In one of the television debates on Hillabeth, I made the mistake of saying that this whole spectator sport, this longing for a first ladies debate or a mud-wrestling event, makes me want to throw up on my shoes. (Sorry, mom.)
But it was everywhere: in the polls that gave out first lady “approval ratings,” on the magazine cover that had them jousting, even in the Illinois delegation that had a sign saying “Anything Elizabeth can do, … Hillary can do better.”
Well, in fact, Hillary Clinton’s star-turn was not better than Elizabeth Dole’s. Nor was it worse. It was different.
Elizabeth Dole narrated the TV show, “This Is Your Life, Bob Dole.” Hillary Clinton gave a serious speech, making the connections between private life and public issues, between the family and the village.

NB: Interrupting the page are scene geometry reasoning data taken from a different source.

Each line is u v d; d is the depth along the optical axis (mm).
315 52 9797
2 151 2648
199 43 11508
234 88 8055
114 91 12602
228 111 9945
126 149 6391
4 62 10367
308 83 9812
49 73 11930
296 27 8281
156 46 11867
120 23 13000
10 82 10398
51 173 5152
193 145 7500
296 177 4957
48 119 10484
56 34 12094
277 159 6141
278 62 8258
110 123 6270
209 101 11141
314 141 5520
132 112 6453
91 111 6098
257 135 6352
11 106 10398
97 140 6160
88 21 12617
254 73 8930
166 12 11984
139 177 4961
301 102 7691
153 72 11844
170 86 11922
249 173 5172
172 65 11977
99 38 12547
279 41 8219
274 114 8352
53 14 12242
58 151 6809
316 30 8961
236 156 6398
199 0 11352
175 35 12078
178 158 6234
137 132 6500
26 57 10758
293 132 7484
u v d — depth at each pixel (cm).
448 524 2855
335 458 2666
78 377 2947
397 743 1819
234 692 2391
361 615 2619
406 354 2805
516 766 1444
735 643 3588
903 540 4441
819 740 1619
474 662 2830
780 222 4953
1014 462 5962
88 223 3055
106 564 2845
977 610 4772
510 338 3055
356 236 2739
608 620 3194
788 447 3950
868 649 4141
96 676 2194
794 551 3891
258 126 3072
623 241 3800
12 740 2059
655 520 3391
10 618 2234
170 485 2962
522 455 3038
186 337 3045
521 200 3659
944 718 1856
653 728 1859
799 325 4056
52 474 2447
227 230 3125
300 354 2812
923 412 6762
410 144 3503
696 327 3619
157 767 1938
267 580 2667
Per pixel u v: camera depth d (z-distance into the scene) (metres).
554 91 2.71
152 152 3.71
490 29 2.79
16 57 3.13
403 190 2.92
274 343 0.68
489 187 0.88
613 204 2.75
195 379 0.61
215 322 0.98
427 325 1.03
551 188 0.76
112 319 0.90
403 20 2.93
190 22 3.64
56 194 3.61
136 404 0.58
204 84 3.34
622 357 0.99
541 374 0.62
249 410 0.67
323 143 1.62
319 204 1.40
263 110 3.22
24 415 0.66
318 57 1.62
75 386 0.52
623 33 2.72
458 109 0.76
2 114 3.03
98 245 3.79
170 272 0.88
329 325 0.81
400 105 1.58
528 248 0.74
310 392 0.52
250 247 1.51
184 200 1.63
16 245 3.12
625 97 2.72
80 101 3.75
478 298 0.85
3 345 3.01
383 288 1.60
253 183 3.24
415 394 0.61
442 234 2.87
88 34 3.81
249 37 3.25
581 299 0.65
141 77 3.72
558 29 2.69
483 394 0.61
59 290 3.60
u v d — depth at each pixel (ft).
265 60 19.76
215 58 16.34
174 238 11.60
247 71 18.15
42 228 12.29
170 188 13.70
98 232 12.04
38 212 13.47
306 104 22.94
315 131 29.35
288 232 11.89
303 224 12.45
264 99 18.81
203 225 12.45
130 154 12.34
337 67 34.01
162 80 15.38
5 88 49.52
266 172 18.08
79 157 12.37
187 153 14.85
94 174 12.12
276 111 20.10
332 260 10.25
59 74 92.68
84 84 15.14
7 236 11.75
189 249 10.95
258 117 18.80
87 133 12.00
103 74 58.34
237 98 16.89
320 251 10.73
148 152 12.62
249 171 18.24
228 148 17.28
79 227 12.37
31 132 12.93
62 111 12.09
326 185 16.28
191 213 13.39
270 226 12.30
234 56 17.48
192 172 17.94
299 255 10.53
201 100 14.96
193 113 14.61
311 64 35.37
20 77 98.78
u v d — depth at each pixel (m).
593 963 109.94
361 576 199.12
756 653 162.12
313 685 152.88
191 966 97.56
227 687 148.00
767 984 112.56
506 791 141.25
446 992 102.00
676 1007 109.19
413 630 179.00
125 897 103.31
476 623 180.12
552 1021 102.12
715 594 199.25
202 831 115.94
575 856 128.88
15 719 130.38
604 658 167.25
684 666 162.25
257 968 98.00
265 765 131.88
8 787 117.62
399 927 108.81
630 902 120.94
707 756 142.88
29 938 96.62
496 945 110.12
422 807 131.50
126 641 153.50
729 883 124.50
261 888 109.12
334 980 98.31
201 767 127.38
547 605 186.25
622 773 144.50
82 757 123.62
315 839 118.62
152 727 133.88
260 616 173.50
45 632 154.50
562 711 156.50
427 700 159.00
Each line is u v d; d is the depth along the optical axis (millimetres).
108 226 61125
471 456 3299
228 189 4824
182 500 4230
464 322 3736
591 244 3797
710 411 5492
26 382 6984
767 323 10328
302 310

The lasting image of Elizabeth Dole’s night was the Republican candidate’s wife walking the convention floor. The lasting image of Hillary Clinton’s night was of a beaming 16-year-old Chelsea watching her mother. And it was the rousing, the unrelenting cheers of a crowd out to deafen the jeers of the Hillary-haters.
I was on the convention floor in 1984, the night Geraldine Ferraro was nominated for vice president. The hall erupted with cheers and goose bumps. The applause that greeted Hillary Clinton this week was equally deafening, but this time, the mood was defiant.
This is nothing if not a Hillary support group. The best applause line in Chicago this week, the one sure-fire cheer-getter at every event and in half a dozen speeches, is a defense of Hillary Rodham Clinton and her “village.” The Democratic faithful are more than indignant about four years of attacks on the first lady for everything from Whitewater to “seances” with Eleanor Roosevelt.
Remember Hillary’s reference to the child-saving gorilla? If Hillary were Binti and had carried that child carefully to the door, 35 percent of the population would have wondered what she was up to. Trying to start a government rescue program?
For many, Dole’s gibe at Hillary and the deliberate mis-description of her village as “collective” was the last straw. Women who wake up in the morning with a deadline at work, a husband out of town and a child with the measles don’t think of the village as a Commie plot.
But in the end, even the most fervent Hillary Clinton fans acknowledge there is no winner in the competition between the two Mrs.-es.
At the heart of the Hillabeth debate are two remarkable women being judged and compared as wives - First Wives, to be sure, but wives. Each one matters in this presidential race because of what she does “for” or “to” her husband’s chances of success, what she “says” about her husband.
It’s one thing to be “graded” for yourself; it’s another to be “graded” as his wife. It’s one thing to rise or fall on your own, to speak for yourself; it’s quite another when everything you do reflects or backfires on your husband. In one way or another, both these women carefully are performing a juggling act.
This is an era when a whole lot of American couples are trying to figure out how to have separate roles and be partners, how to be individuals and a couple. It’s women who are most conscious of the lingering contradictions between being independent and “wifely.”
For now, Hillabeth has hit the glass ceiling for independent wives. It’s located in the East Wing of the White House.
Come to think of it, that’s Reason No. 340 Why I’m Glad my Husband Isn’t Running for President.